**Work task:**
Within the entries that follow, show each line where the word "превключвател" occurs.

Provided entries START

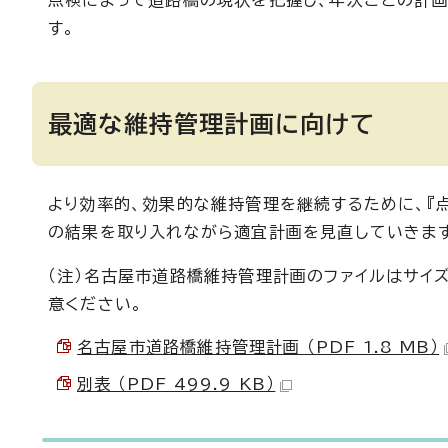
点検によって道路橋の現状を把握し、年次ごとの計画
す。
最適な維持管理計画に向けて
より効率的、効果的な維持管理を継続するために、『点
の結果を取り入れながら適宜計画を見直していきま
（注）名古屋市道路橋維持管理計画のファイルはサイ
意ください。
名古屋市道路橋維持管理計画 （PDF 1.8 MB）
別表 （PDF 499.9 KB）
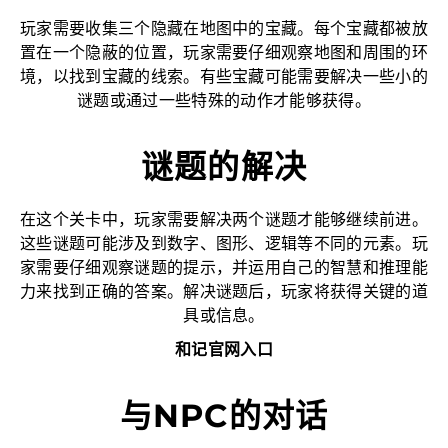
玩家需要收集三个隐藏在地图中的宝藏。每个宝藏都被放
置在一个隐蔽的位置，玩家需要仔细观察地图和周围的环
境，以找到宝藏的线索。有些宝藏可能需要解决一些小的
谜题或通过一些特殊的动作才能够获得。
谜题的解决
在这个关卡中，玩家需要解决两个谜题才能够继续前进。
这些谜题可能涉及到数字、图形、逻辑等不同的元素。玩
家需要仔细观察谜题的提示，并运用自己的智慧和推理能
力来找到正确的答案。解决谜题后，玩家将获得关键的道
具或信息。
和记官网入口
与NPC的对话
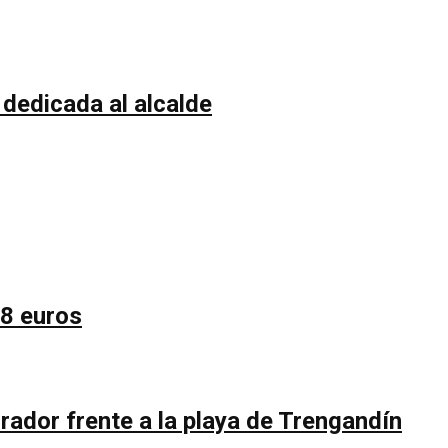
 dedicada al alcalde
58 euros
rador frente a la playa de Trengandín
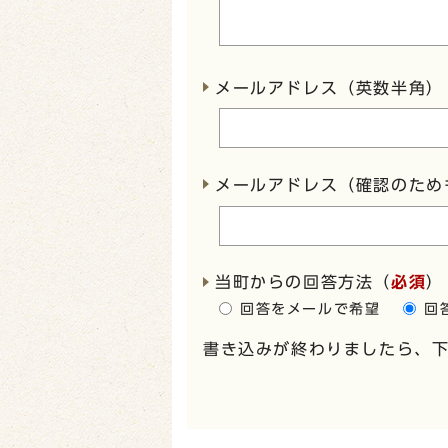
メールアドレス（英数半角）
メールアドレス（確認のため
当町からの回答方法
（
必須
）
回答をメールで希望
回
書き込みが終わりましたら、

Provided entries END
Provided entries START

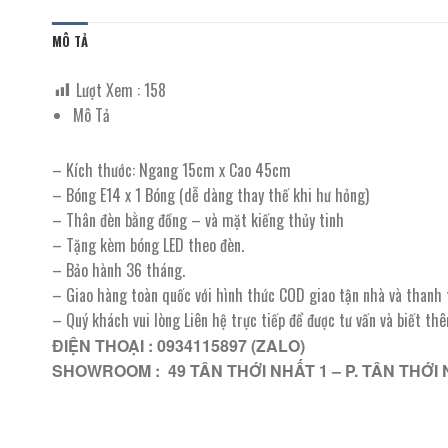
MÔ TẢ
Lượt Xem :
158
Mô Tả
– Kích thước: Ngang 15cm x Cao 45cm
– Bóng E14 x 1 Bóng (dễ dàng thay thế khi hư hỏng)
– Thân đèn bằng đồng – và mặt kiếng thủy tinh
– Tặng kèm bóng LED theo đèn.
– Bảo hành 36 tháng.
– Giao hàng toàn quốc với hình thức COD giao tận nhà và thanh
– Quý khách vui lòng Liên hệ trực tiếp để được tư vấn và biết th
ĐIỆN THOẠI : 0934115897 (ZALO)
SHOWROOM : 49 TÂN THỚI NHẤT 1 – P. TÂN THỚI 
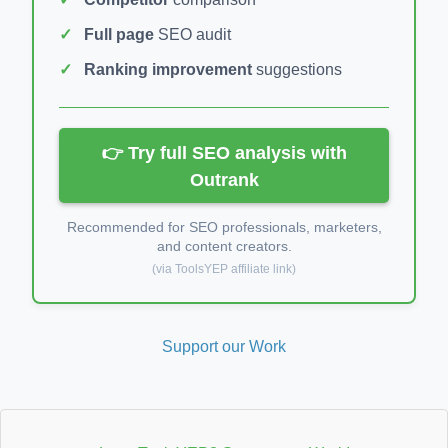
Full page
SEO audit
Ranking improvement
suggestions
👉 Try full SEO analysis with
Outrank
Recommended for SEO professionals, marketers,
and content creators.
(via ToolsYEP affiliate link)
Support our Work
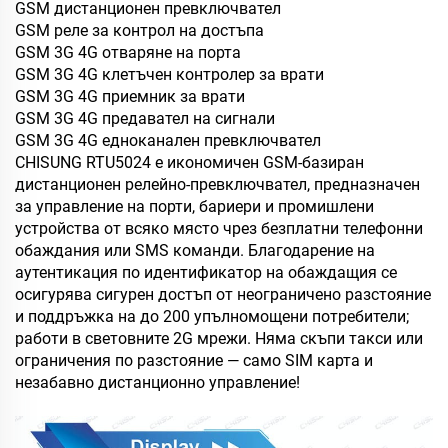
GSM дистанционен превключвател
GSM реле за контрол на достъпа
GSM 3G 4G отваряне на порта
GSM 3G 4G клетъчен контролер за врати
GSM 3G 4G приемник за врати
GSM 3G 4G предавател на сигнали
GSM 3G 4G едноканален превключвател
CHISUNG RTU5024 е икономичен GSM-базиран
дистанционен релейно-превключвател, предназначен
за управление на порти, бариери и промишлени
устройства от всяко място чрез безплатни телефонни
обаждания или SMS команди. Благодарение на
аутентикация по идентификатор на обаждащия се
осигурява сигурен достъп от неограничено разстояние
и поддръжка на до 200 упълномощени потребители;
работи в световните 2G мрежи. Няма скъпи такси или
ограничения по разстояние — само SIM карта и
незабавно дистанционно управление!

Provided entries END

**Answer box:**
GSM дистанционен превключвател
GSM 3G 4G едноканален превключвател
дистанционен релейно-превключвател, предназначен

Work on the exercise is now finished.